Exercise.
Everything in the data below is left aside except the lines from the one containing "right ankle: (803, 808, 13)" through the one containing "right elbow: (1151, 584, 21)"; repeat those exactly.
** Opening Data to use block **
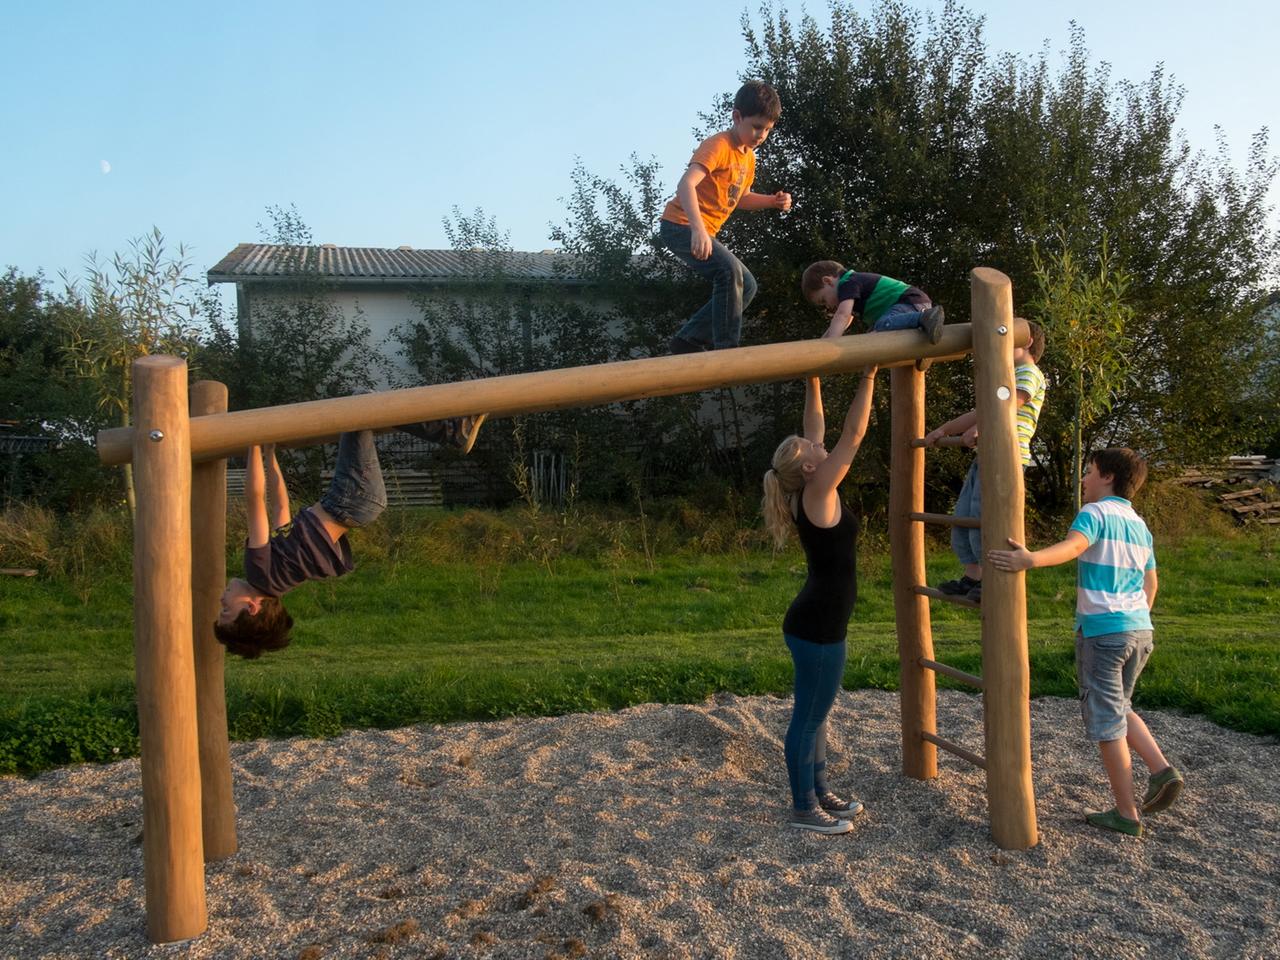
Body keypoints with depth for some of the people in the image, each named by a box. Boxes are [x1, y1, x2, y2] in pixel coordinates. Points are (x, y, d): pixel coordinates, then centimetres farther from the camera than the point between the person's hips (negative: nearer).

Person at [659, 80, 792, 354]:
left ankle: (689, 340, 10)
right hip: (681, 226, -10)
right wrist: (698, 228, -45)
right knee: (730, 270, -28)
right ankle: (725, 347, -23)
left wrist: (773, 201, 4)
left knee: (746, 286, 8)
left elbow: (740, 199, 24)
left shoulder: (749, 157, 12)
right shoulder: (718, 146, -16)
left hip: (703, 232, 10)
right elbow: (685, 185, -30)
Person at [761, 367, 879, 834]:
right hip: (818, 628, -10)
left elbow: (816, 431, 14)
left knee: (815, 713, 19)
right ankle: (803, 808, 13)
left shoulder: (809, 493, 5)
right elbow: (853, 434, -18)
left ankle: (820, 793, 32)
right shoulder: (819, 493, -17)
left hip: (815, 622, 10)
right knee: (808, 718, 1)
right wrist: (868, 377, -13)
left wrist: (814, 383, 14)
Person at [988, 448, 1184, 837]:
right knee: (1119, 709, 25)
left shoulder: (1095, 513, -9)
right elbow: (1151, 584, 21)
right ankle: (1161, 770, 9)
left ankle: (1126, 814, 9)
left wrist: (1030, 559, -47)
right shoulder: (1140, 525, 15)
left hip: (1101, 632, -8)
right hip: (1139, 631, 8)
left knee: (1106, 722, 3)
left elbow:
** Closing Data to use block **
Written response.
right ankle: (803, 808, 13)
left shoulder: (809, 493, 5)
right elbow: (853, 434, -18)
left ankle: (820, 793, 32)
right shoulder: (819, 493, -17)
left hip: (815, 622, 10)
right knee: (808, 718, 1)
right wrist: (868, 377, -13)
left wrist: (814, 383, 14)
Person at [988, 448, 1184, 837]:
right knee: (1119, 709, 25)
left shoulder: (1095, 513, -9)
right elbow: (1151, 584, 21)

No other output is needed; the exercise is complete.